Stored data
****************

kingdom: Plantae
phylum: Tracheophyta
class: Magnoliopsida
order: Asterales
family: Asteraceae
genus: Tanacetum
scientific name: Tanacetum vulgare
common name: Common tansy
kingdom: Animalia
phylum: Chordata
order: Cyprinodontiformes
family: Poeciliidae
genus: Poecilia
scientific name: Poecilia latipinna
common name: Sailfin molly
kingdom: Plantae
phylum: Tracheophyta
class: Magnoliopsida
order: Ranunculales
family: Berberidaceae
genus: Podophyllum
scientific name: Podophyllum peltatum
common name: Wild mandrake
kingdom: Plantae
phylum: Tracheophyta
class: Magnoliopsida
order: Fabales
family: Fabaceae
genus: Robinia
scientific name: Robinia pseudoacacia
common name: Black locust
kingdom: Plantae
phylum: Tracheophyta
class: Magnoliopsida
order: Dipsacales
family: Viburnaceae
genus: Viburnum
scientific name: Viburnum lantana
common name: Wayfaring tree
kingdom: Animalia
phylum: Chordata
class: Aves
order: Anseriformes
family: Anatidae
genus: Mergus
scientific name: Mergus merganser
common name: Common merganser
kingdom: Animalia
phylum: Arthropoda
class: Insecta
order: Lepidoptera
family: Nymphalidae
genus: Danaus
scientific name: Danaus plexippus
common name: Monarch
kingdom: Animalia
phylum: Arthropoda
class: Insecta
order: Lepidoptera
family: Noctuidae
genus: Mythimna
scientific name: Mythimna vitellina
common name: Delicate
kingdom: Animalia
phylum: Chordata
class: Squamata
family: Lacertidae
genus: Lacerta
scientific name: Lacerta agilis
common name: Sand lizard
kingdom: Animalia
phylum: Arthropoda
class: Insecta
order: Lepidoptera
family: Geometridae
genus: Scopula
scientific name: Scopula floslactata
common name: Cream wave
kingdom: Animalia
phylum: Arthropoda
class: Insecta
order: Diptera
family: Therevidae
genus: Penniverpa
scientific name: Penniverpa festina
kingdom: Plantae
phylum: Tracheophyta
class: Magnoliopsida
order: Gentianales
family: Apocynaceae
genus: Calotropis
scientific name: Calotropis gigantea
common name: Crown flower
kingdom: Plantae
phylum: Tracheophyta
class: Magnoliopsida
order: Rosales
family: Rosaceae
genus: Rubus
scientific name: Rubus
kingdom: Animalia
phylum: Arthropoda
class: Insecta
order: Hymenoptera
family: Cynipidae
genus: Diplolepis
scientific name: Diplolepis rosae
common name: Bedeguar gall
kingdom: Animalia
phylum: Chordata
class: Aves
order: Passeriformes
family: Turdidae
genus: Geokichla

****************

(Exercise) Pull every line from all of the rows above and reproduce each one word for word.

(Answer to this exercise)
kingdom: Plantae
phylum: Tracheophyta
class: Magnoliopsida
order: Asterales
family: Asteraceae
genus: Tanacetum
scientific name: Tanacetum vulgare
common name: Common tansy
kingdom: Animalia
phylum: Chordata
order: Cyprinodontiformes
family: Poeciliidae
genus: Poecilia
scientific name: Poecilia latipinna
common name: Sailfin molly
kingdom: Plantae
phylum: Tracheophyta
class: Magnoliopsida
order: Ranunculales
family: Berberidaceae
genus: Podophyllum
scientific name: Podophyllum peltatum
common name: Wild mandrake
kingdom: Plantae
phylum: Tracheophyta
class: Magnoliopsida
order: Fabales
family: Fabaceae
genus: Robinia
scientific name: Robinia pseudoacacia
common name: Black locust
kingdom: Plantae
phylum: Tracheophyta
class: Magnoliopsida
order: Dipsacales
family: Viburnaceae
genus: Viburnum
scientific name: Viburnum lantana
common name: Wayfaring tree
kingdom: Animalia
phylum: Chordata
class: Aves
order: Anseriformes
family: Anatidae
genus: Mergus
scientific name: Mergus merganser
common name: Common merganser
kingdom: Animalia
phylum: Arthropoda
class: Insecta
order: Lepidoptera
family: Nymphalidae
genus: Danaus
scientific name: Danaus plexippus
common name: Monarch
kingdom: Animalia
phylum: Arthropoda
class: Insecta
order: Lepidoptera
family: Noctuidae
genus: Mythimna
scientific name: Mythimna vitellina
common name: Delicate
kingdom: Animalia
phylum: Chordata
class: Squamata
family: Lacertidae
genus: Lacerta
scientific name: Lacerta agilis
common name: Sand lizard
kingdom: Animalia
phylum: Arthropoda
class: Insecta
order: Lepidoptera
family: Geometridae
genus: Scopula
scientific name: Scopula floslactata
common name: Cream wave
kingdom: Animalia
phylum: Arthropoda
class: Insecta
order: Diptera
family: Therevidae
genus: Penniverpa
scientific name: Penniverpa festina
kingdom: Plantae
phylum: Tracheophyta
class: Magnoliopsida
order: Gentianales
family: Apocynaceae
genus: Calotropis
scientific name: Calotropis gigantea
common name: Crown flower
kingdom: Plantae
phylum: Tracheophyta
class: Magnoliopsida
order: Rosales
family: Rosaceae
genus: Rubus
scientific name: Rubus
kingdom: Animalia
phylum: Arthropoda
class: Insecta
order: Hymenoptera
family: Cynipidae
genus: Diplolepis
scientific name: Diplolepis rosae
common name: Bedeguar gall
kingdom: Animalia
phylum: Chordata
class: Aves
order: Passeriformes
family: Turdidae
genus: Geokichla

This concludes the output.